Conrad, Sessions vow to work together for two-year budgeting
Conrad made his strongest statements to date in favor of two-year budgets, saying he now believes the advantages “certainly” outweigh any disadvantages. He said Congress has to admit the annual budget process has failed.
“You know I used to be in the camp of favoring an annual budget,” Conrad said. “But the hard reality is we aren’t doing annual budgets.”
The two committee leaders, who are often at odds, publicly said this year could finally provide the opportunity to fix the broken budget process which has only seen a federal budget agreed to twice in election years over the last 13 years.
Conrad said two-year budgets would allow Congress in even, election years to focus on oversight functions.
A key hurdle to reform would be reaching a deal to limit the number and types of amendments that can be offered to the budget resolution. The current process, nicknamed “vote-o-rama” in the Senate, allows unlimited amendments and can yield to dozens of time-consuming budget amendments.

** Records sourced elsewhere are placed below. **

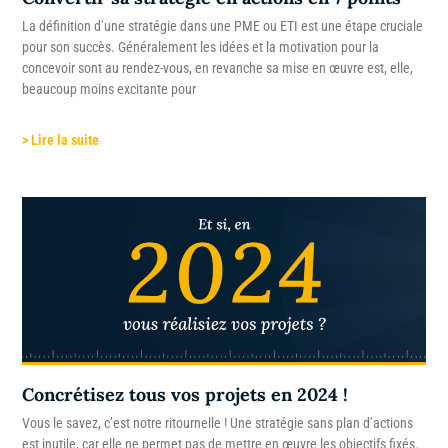
La définition d’une stratégie dans une PME ou ETI est une étape cruciale
pour son succès. Généralement les idées et la motivation pour la
concevoir sont au rendez-vous, en revanche sa mise en œuvre est, elle,
beaucoup moins excitante pour
> Lire la suite
Concrétisez tous vos projets en 2024 !
Vous le savez, c’est notre ritournelle ! Une stratégie sans plan d’actions
est inutile, car elle ne permet pas de mettre en œuvre les objectifs fixés.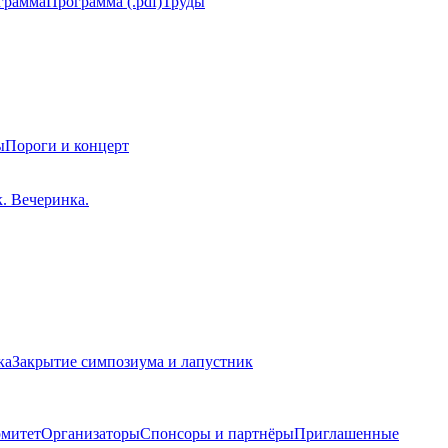
грамма
Программа (.pdf)
Труды
ы
Пороги и концерт
. Вечеринка.
ка
Закрытие симпозиума и лапустник
омитет
Организаторы
Спонсоры и партнёры
Приглашенные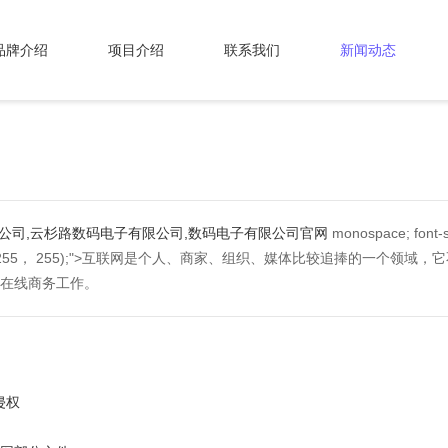
品牌介绍
项目介绍
联系我们
新闻动态
公司,云杉路数码电子有限公司,数码电子有限公司官网
monospace; font-si
255， 255);">互联网是个人、商家、组织、媒体比较追捧的一个领
在线商务工作。
侵权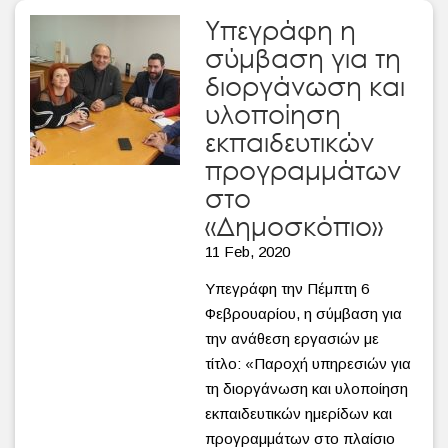
Υπεγράφη η
σύμβαση για τη
διοργάνωση και
υλοποίηση
εκπαιδευτικών
προγραμμάτων
στο
«Δημοσκόπιο»
11 Feb, 2020
Υπεγράφη την Πέμπτη 6
Φεβρουαρίου, η σύμβαση για
την ανάθεση εργασιών με
τίτλο: «Παροχή υπηρεσιών για
τη διοργάνωση και υλοποίηση
εκπαιδευτικών ημερίδων και
προγραμμάτων στο πλαίσιο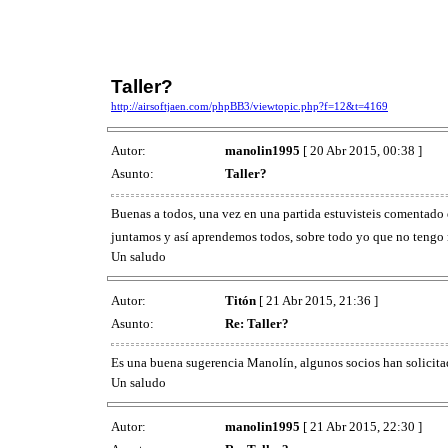
Taller?
http://airsoftjaen.com/phpBB3/viewtopic.php?f=12&t=4169
Autor:
manolin1995
[ 20 Abr 2015, 00:38 ]
Asunto:
Taller?
Buenas a todos, una vez en una partida estuvisteis comentado d
juntamos y así aprendemos todos, sobre todo yo que no tengo 
Un saludo
Autor:
Titón
[ 21 Abr 2015, 21:36 ]
Asunto:
Re: Taller?
Es una buena sugerencia Manolín, algunos socios han solicita
Un saludo
Autor:
manolin1995
[ 21 Abr 2015, 22:30 ]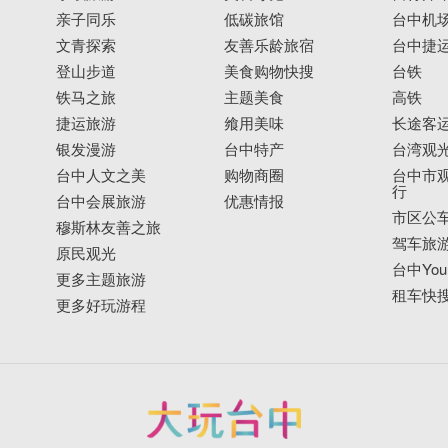
亲子同乐
低碳旅馆
台中机
文青探索
友善乐龄旅宿
台中捷
登山步道
美食购物快搜
台铁
铁马之旅
主题美食
高铁
捷运旅游
飨用美味
长途客
银发漫游
台中特产
台湾观
台中人文之美
购物商圈
台中市观
行
台中会展旅游
优惠情报
市区公
穆斯林友善之旅
驾车旅
原民观光
台中YouB
更多主题旅游
租车快
更多好玩游程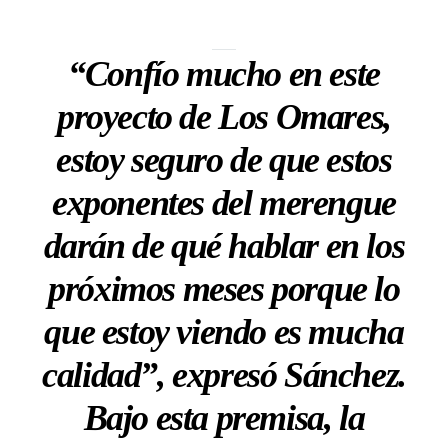
“Confío mucho en este
proyecto de Los Omares,
estoy seguro de que estos
exponentes del merengue
darán de qué hablar en los
próximos meses porque lo
que estoy viendo es mucha
calidad”, expresó Sánchez.
Bajo esta premisa, la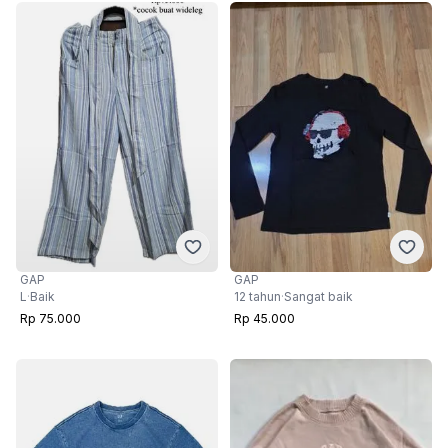
GAP
GAP
12 tahun
·
Sangat baik
L
·
Baik
Rp 45.000
Rp 75.000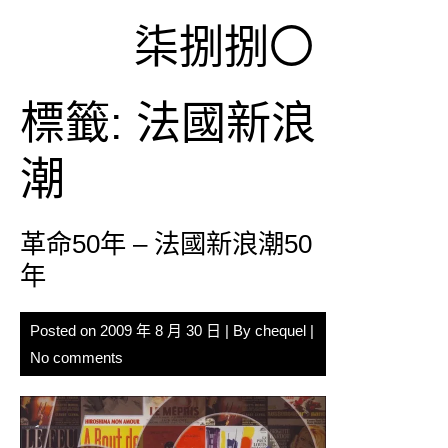
Skip
柒捌捌〇
to
content
標籤:
法國新浪
潮
革命50年 – 法國新浪潮50
年
Posted on
2009 年 8 月 30 日
| By
chequel
|
No comments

Conrad said “vote-o-rama” demeans the Senate and that the offering of nongermane amendments, such as on gun rights and Guantanamo Bay, bog down the process.
Sessions however said that the minority GOP is already frustrated with limitations on amendments and would not likely back strict limits on budget amendments.
There is “more resistance to tightening up the budget amendment process for that reason,” he said.
The deficit supercommittee, created by this summer’s debt deal, has the opportunity to put a budget plan before Congress for an up-or-down vote by the end of the year and supporters of biennial budgeting see that as a chance to make the change.